Markab atau felucca ini adalah alat transportasi utama di Mesir selama berabad-abad lamanya. Pada zaman dahulu berguna sebagai Pengangkut tentara Mesir kuno. membawa surat-surat penting Mesir dari wilayah hulu ke hilir dan sebaliknya. Markab ini berlayar sepenuhnya bergantung kepada angin.

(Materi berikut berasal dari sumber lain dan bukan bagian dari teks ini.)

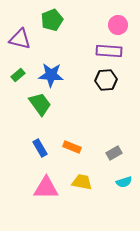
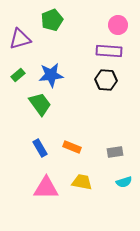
purple triangle: rotated 30 degrees counterclockwise
blue star: rotated 10 degrees counterclockwise
black hexagon: rotated 10 degrees clockwise
gray rectangle: moved 1 px right, 1 px up; rotated 21 degrees clockwise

Markab memiliki sebuah layar lateen, layar putih berbentuk segitiga yang meninggi ke atas terikat pada tiang panjang yang ukurannya lebih panjang dari markab itu sendiri. Tiang dipasang di tengah. Posisi lantai kayu depan dan belakang markab lebih tinggi daripada posisi lantai di tengah. Luas deck markab sempit dan rendah. Kemudi menggunakan dayung yang terletak di belakang. Markab berlayar menggantungkan pada angin dan arus sungai.

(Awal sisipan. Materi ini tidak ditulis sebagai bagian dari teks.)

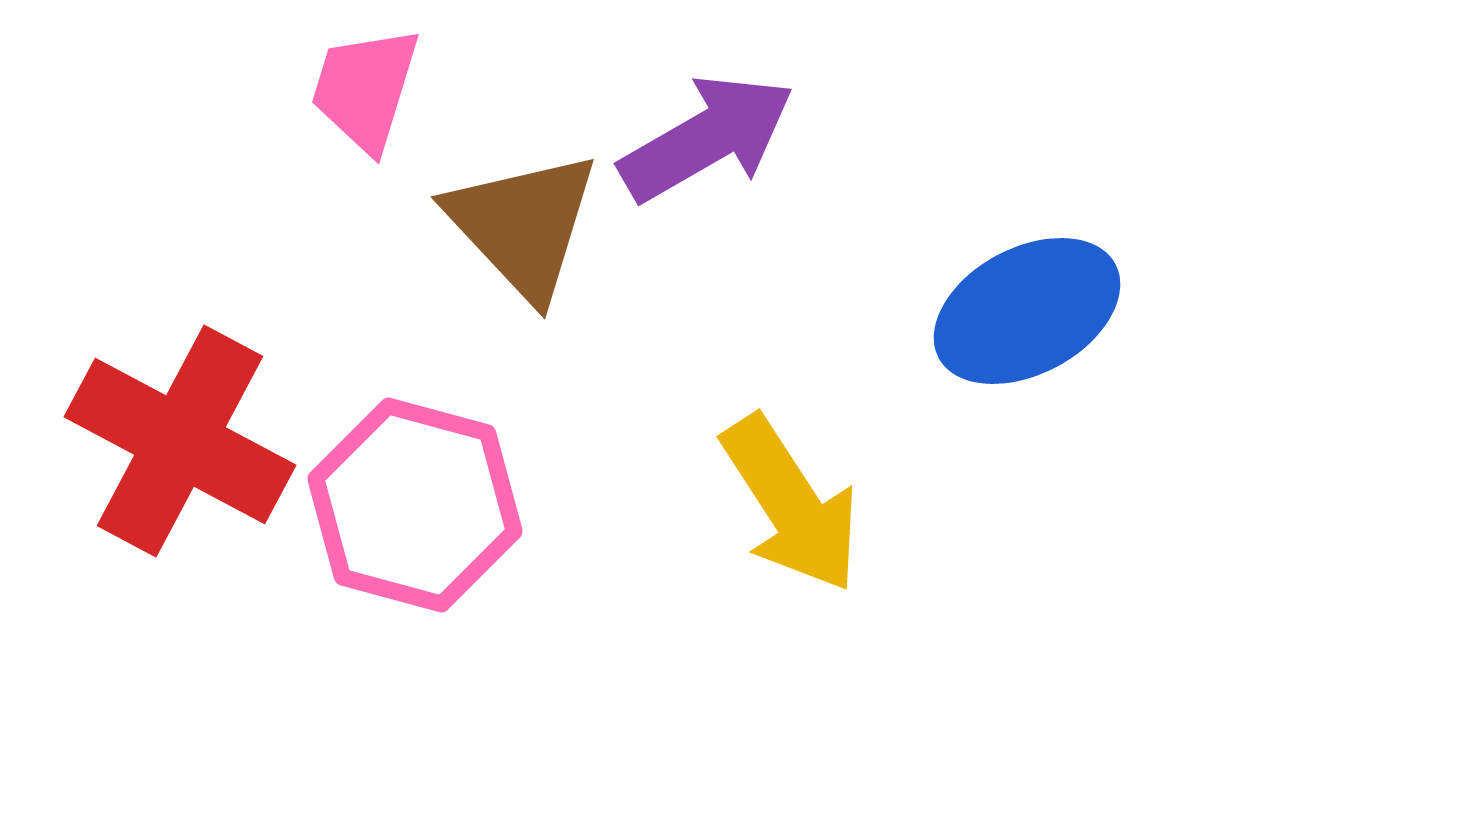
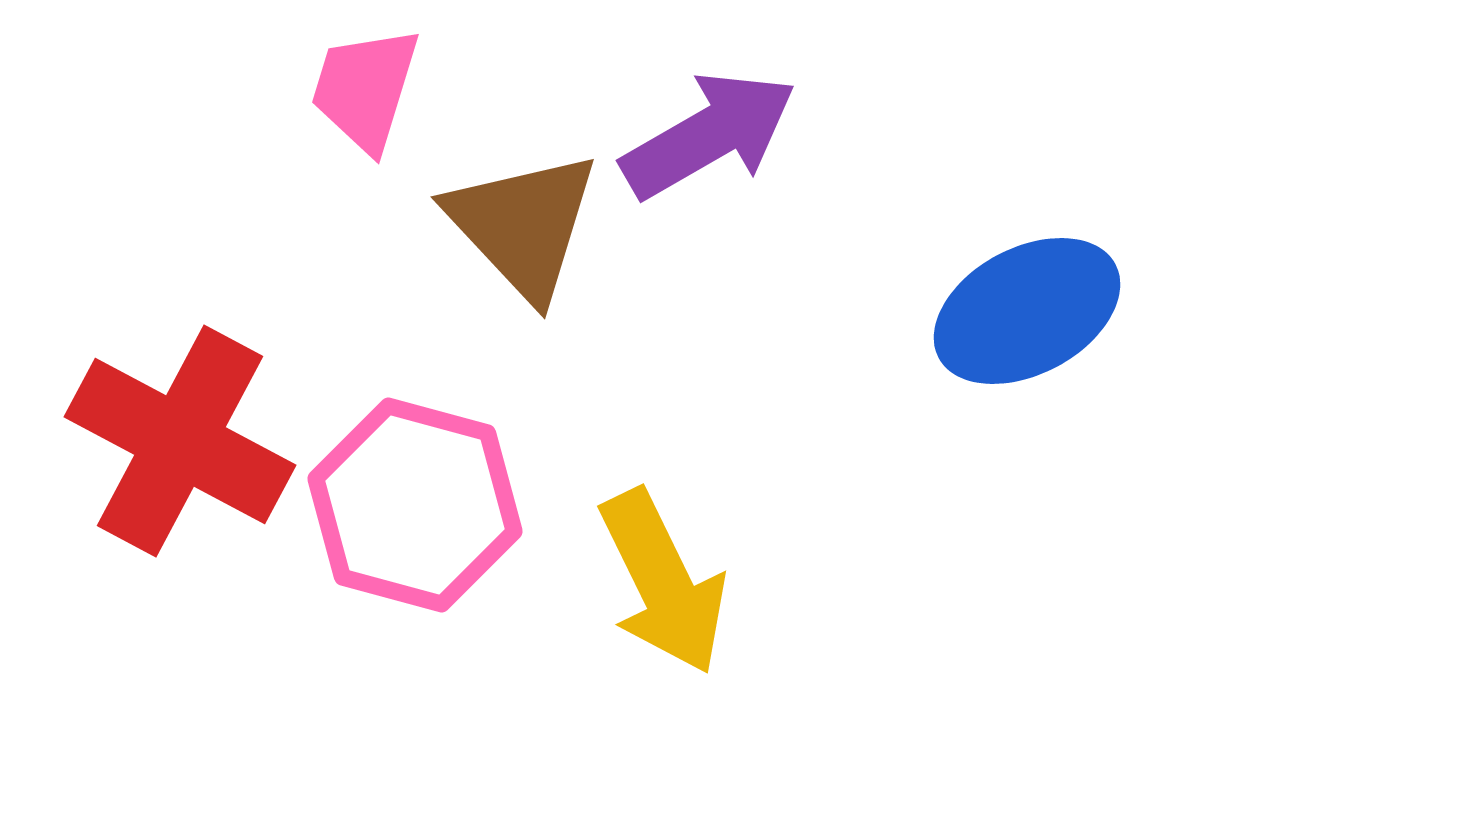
purple arrow: moved 2 px right, 3 px up
yellow arrow: moved 128 px left, 78 px down; rotated 7 degrees clockwise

“Saya bekerja semacam ini sudah lima puluh lima tahun.” Kata Ibrahim bangga dengan menampakkan senyum dari wajahnya.

“Semenjak usia sebelas tahun saya telah berlayar.”

Saya melihat markab berjumlah tujuh buah yang bersandar di tepi sungai. Semua markab ini adalah milik pribadi. Pemiliknya seorang bapak tua berasal dari Aswan. Berbadan kurus mengenakan galabiyah putih. Berkulit coklat kegelapan namun murah senyum.

Ibrahim hanya seorang pekerja yang bekerja dari jam delapan pagi hingga pukul dua malam. Menghabiskan waktunya di sungai Nil, berkawan angin dan air.

Markab berlayar mendekati jembatan. Berputar ke kanan. Berganti halauan ke kiri. Terus berputar di sisi jembatan.

Matahari mulai terbenam. Cahaya merah di atas langit. Suasana sunyi meski dari kejauhan mobil berlalu-lalang. Tapi warna biru air berubah menjadi sejuk dengan suara percikan membasahi dinding markab.

Markab menuju pelabuhan setelah membawa kami berlayar selama satu jam. Rasa puas merasuki hati. Senyum bahagia terlukis di wajah.

Aiman memberikan selembar uang kertas sebesar lima puluh geneih ke nakhoda.

Markab dan air sungai Nil seakan melambai melepas kepergian kami.